### Recorded data

◇ ◇ ◇ ◇ ◇

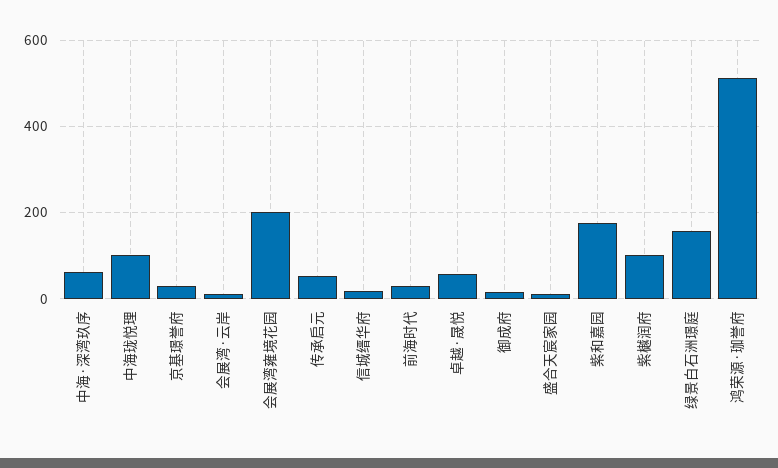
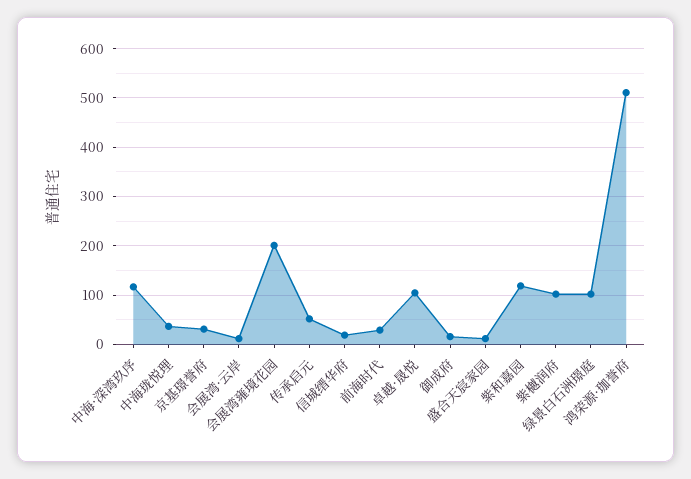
中海·深湾玖序: 60 -> 120
中海珑悦理: 100 -> 40
卓越·晟悦: 60 -> 100
紫和嘉园: 180 -> 120
绿景白石洲璟庭: 160 -> 100

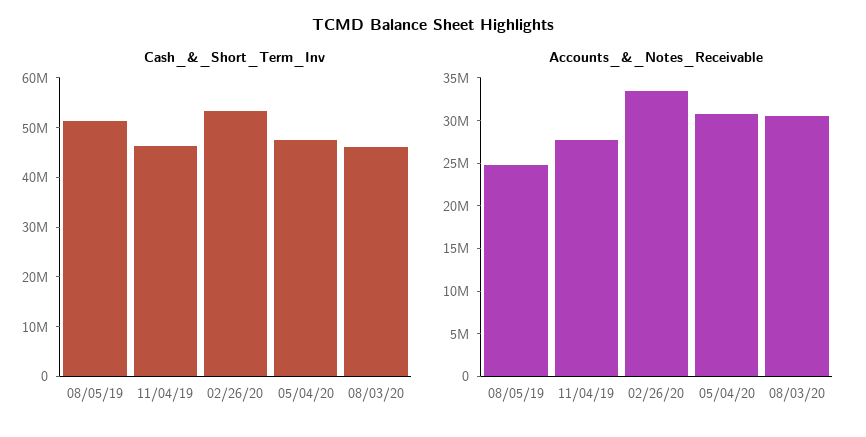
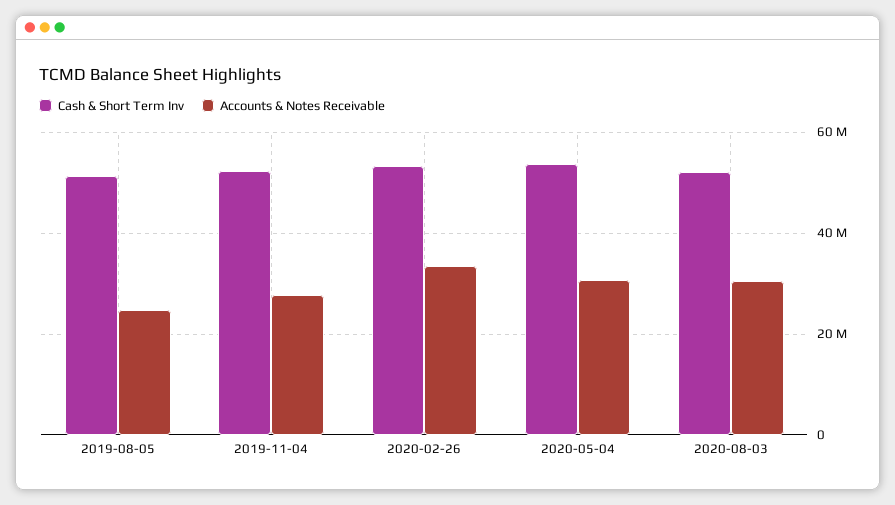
Cash_&_Short_Term_Inv, 11/04/19: 46000000 -> 52000000
Cash_&_Short_Term_Inv, 05/04/20: 48000000 -> 54000000
Cash_&_Short_Term_Inv, 08/03/20: 46000000 -> 52000000

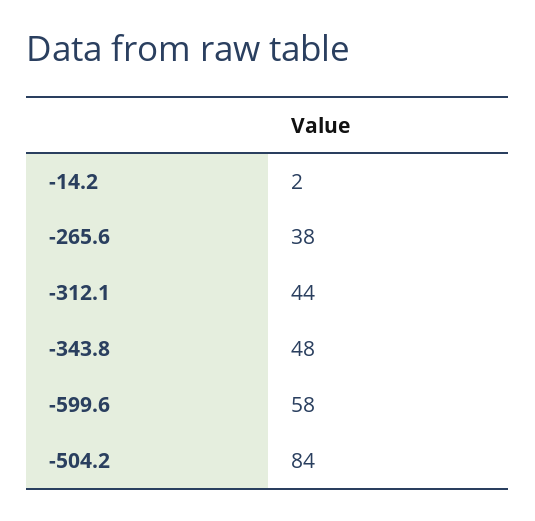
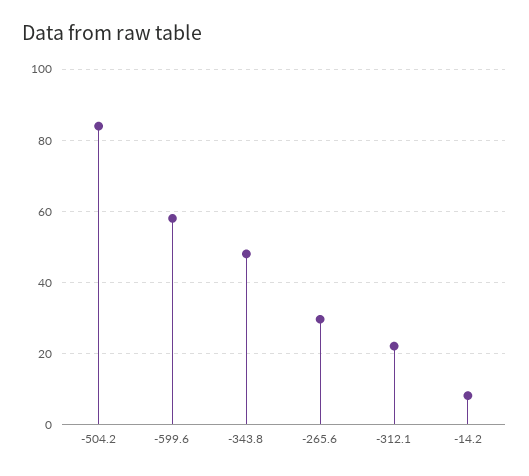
-14.2: 2 -> 8
-265.6: 38 -> 30
-312.1: 44 -> 22

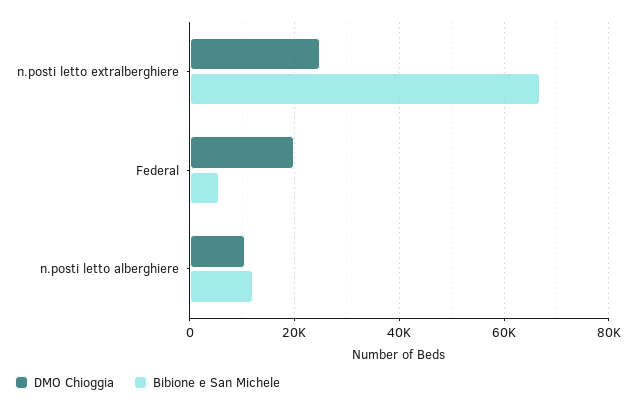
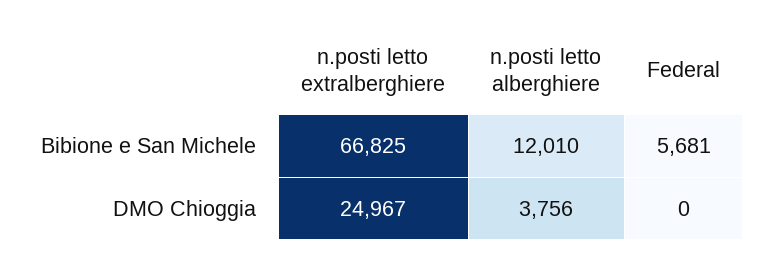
DMO Chioggia, Federal: 20000 -> 0
DMO Chioggia, n.posti letto alberghiere: 10000 -> 3756

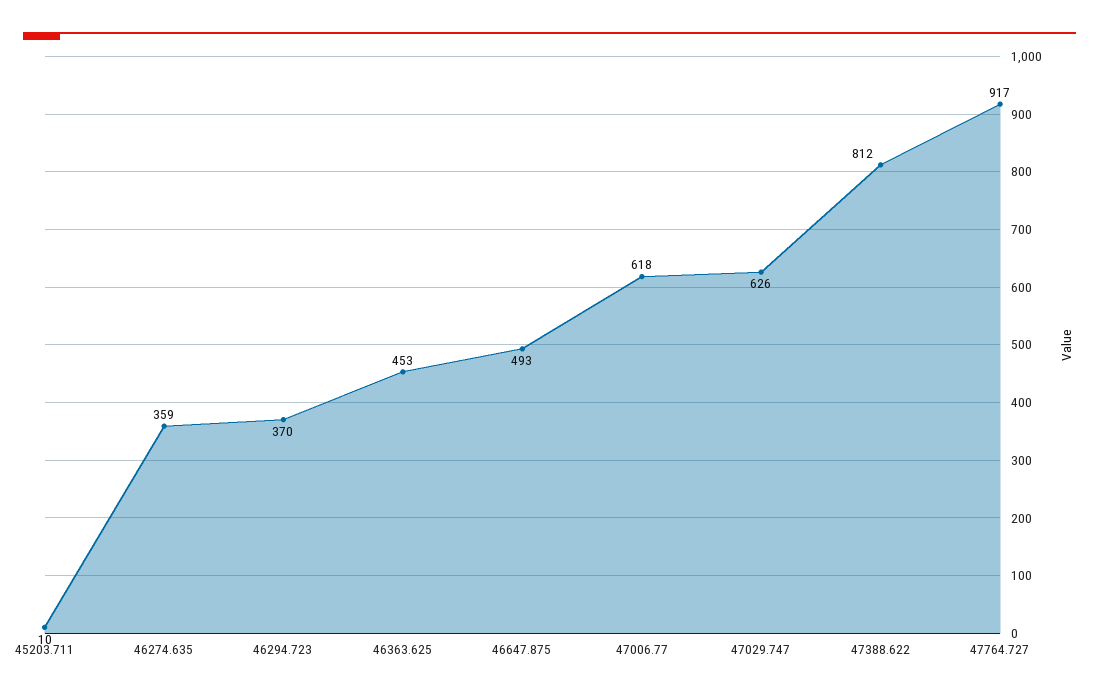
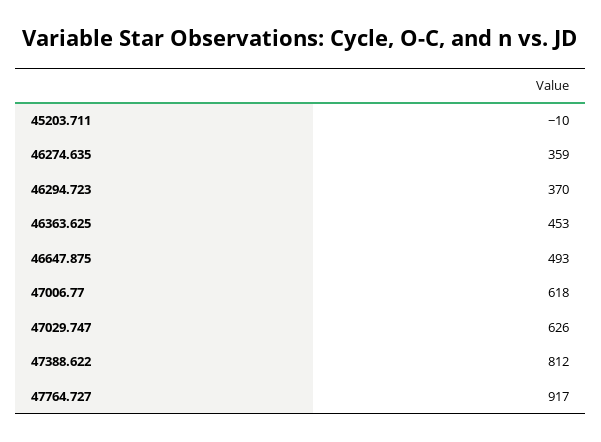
45203.711: 10 -> -10

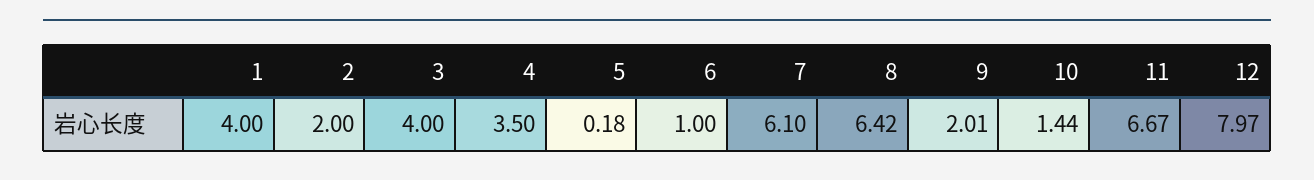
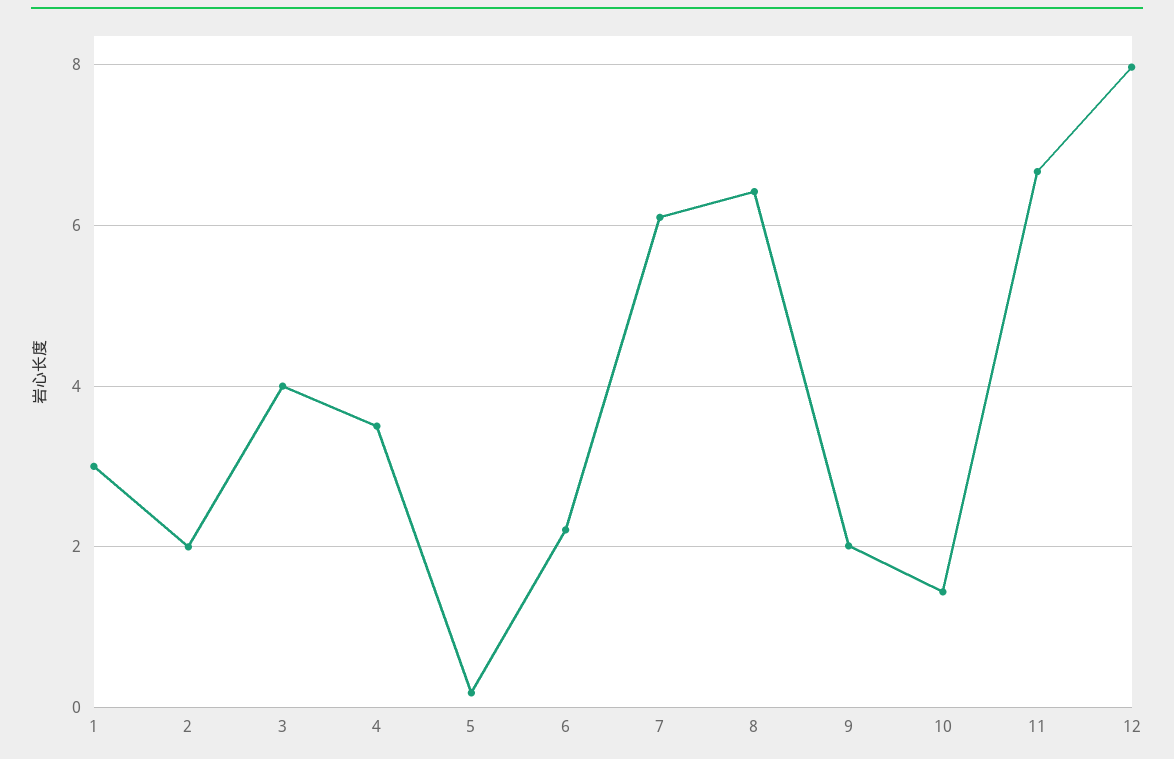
1: 4 -> 3
6: 1 -> 2.2

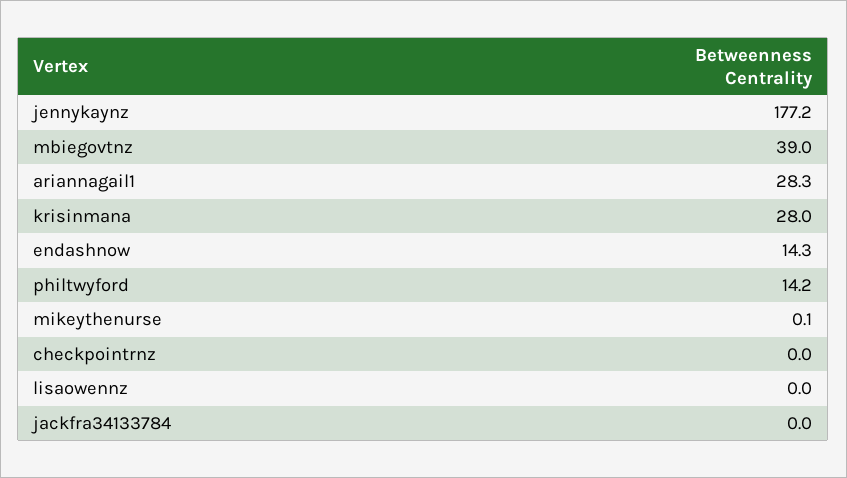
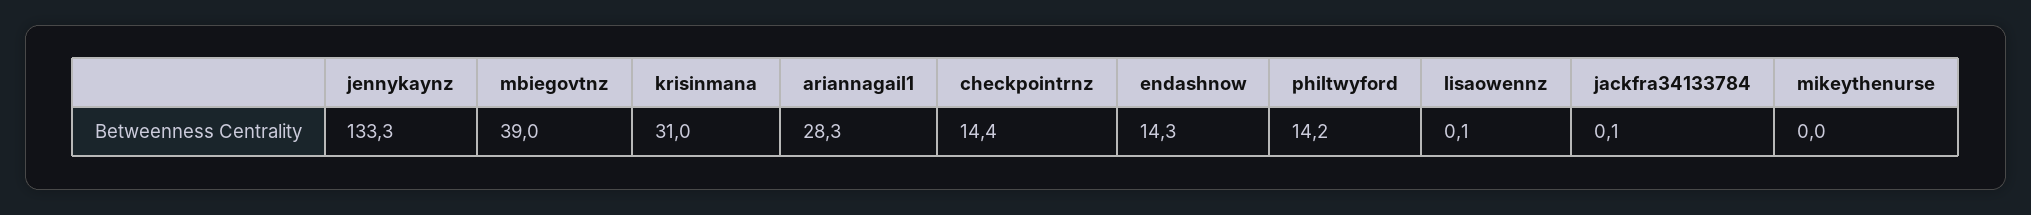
jennykaynz: 177.2 -> 133.3
krisinmana: 28 -> 31
mikeythenurse: 0.1 -> 0
checkpointrnz: 0 -> 14.4
lisaowennz: 0 -> 0.1
jackfra34133784: 0 -> 0.1

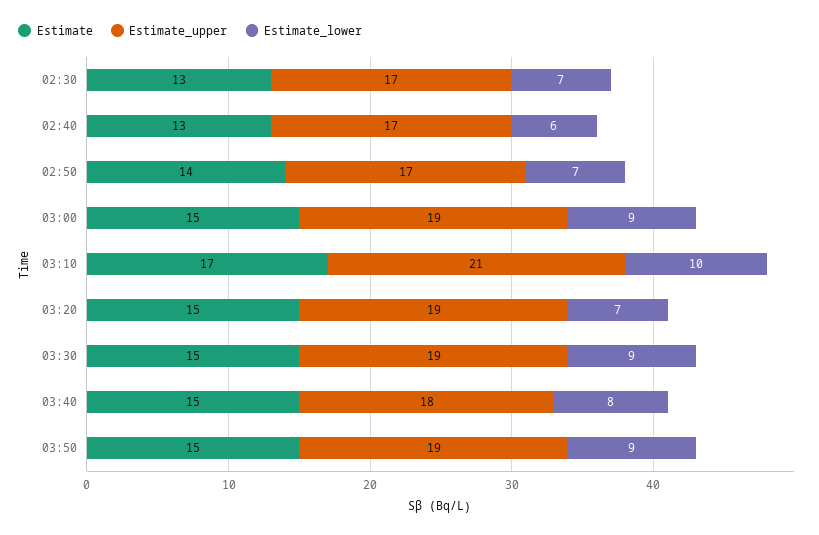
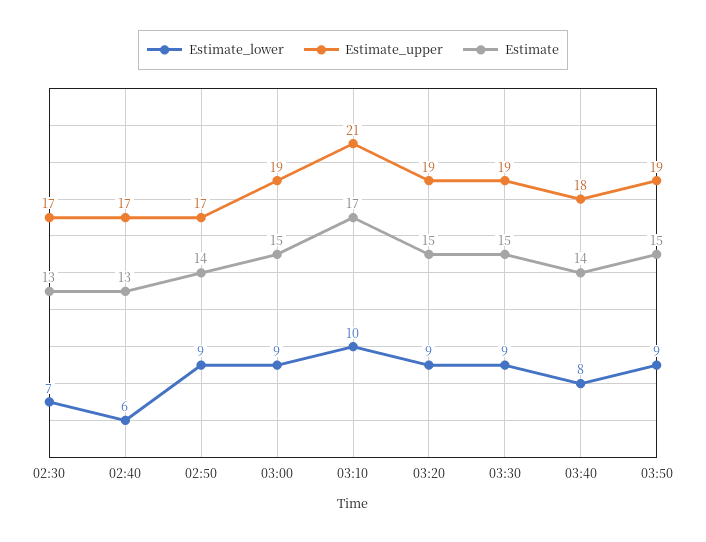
Estimate_lower, 02:50: 7 -> 9
Estimate_lower, 03:20: 7 -> 9
Estimate, 03:40: 15 -> 14

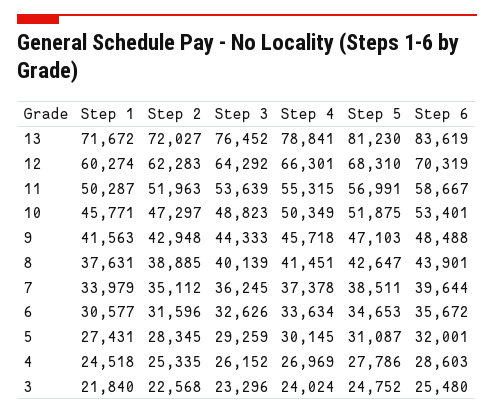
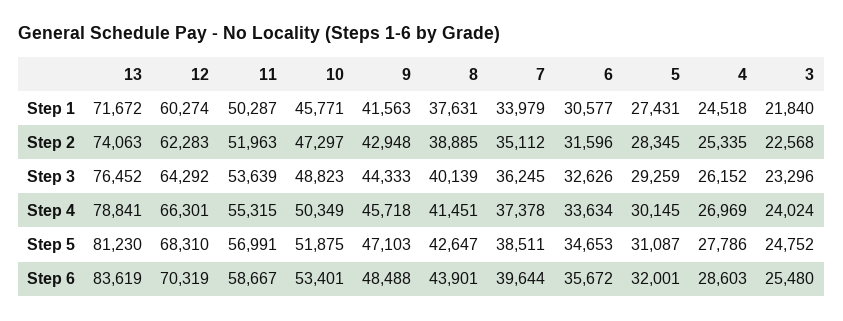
Step 2, 13: 72027 -> 74063

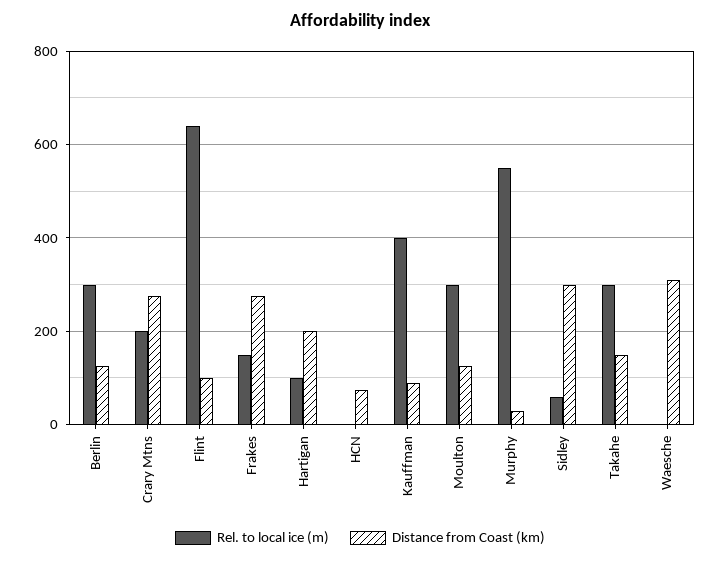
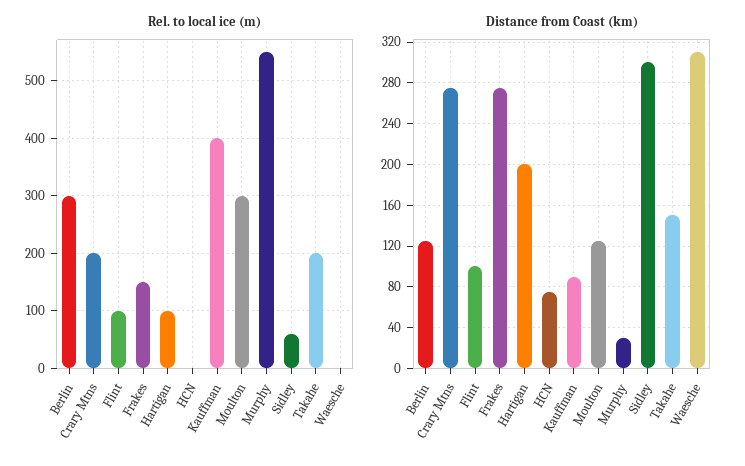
Rel. to local ice (m), Flint: 640 -> 100
Rel. to local ice (m), Takahe: 300 -> 200

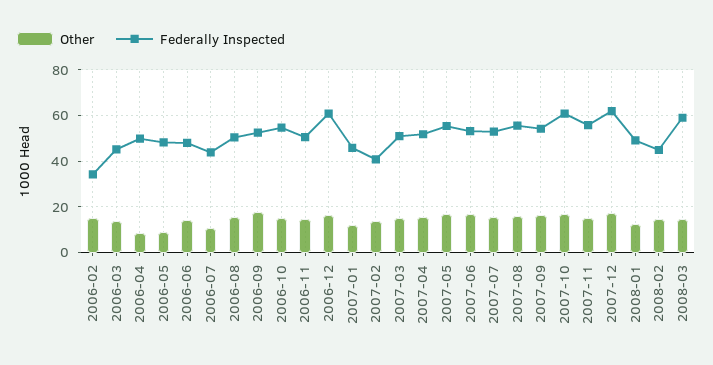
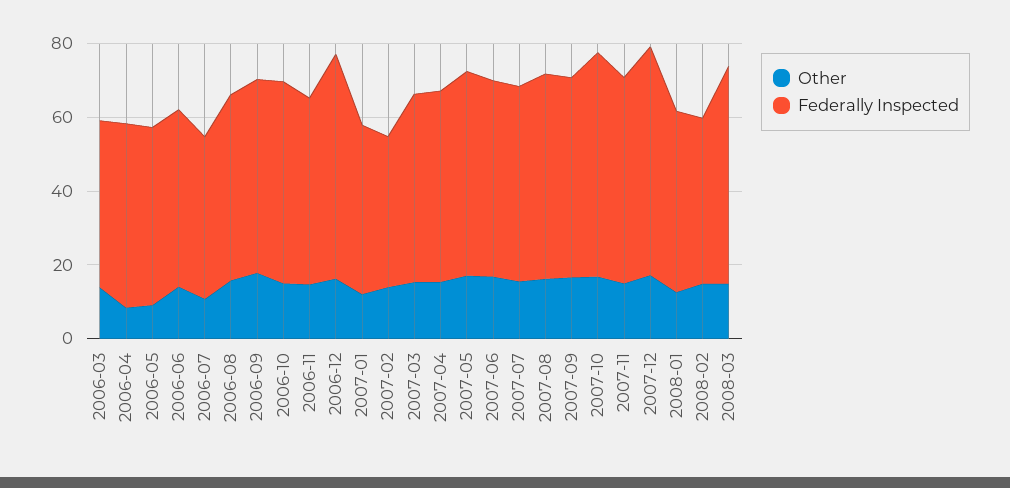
Other, 2006-02: 15 -> none
Federally Inspected, 2006-02: 35 -> none

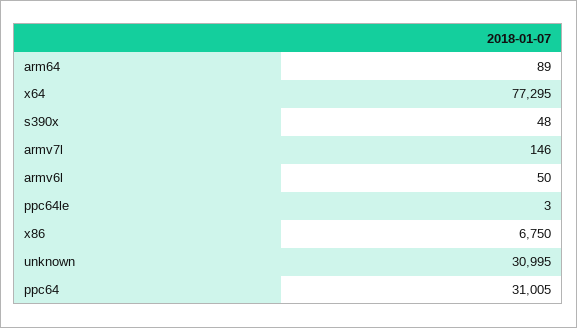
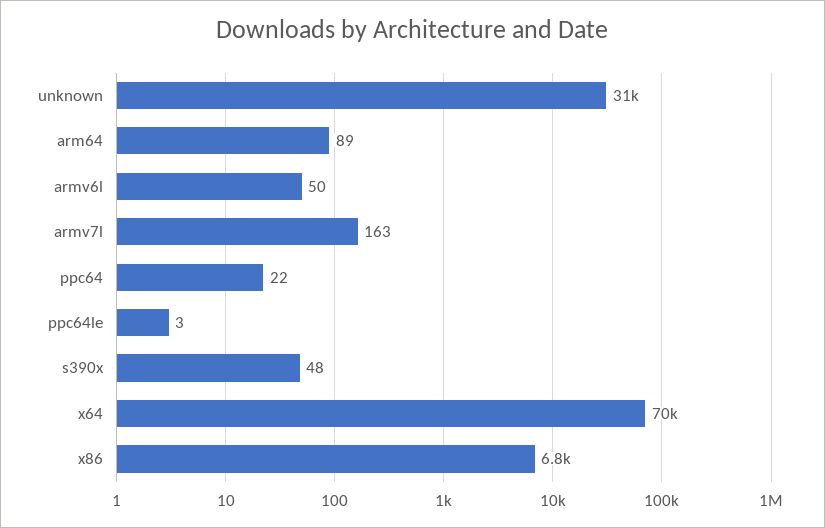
x64: 77295 -> 70000
armv7l: 146 -> 163
ppc64: 31005 -> 22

◇ ◇ ◇ ◇ ◇

### TASK BRIEF
Copy out the lines above in full and unaltered, apart from the pictures.

### RESULT
中海·深湾玖序: 60 -> 120
中海珑悦理: 100 -> 40
卓越·晟悦: 60 -> 100
紫和嘉园: 180 -> 120
绿景白石洲璟庭: 160 -> 100

Cash_&_Short_Term_Inv, 11/04/19: 46000000 -> 52000000
Cash_&_Short_Term_Inv, 05/04/20: 48000000 -> 54000000
Cash_&_Short_Term_Inv, 08/03/20: 46000000 -> 52000000

-14.2: 2 -> 8
-265.6: 38 -> 30
-312.1: 44 -> 22

DMO Chioggia, Federal: 20000 -> 0
DMO Chioggia, n.posti letto alberghiere: 10000 -> 3756

45203.711: 10 -> -10

1: 4 -> 3
6: 1 -> 2.2

jennykaynz: 177.2 -> 133.3
krisinmana: 28 -> 31
mikeythenurse: 0.1 -> 0
checkpointrnz: 0 -> 14.4
lisaowennz: 0 -> 0.1
jackfra34133784: 0 -> 0.1

Estimate_lower, 02:50: 7 -> 9
Estimate_lower, 03:20: 7 -> 9
Estimate, 03:40: 15 -> 14

Step 2, 13: 72027 -> 74063

Rel. to local ice (m), Flint: 640 -> 100
Rel. to local ice (m), Takahe: 300 -> 200

Other, 2006-02: 15 -> none
Federally Inspected, 2006-02: 35 -> none

x64: 77295 -> 70000
armv7l: 146 -> 163
ppc64: 31005 -> 22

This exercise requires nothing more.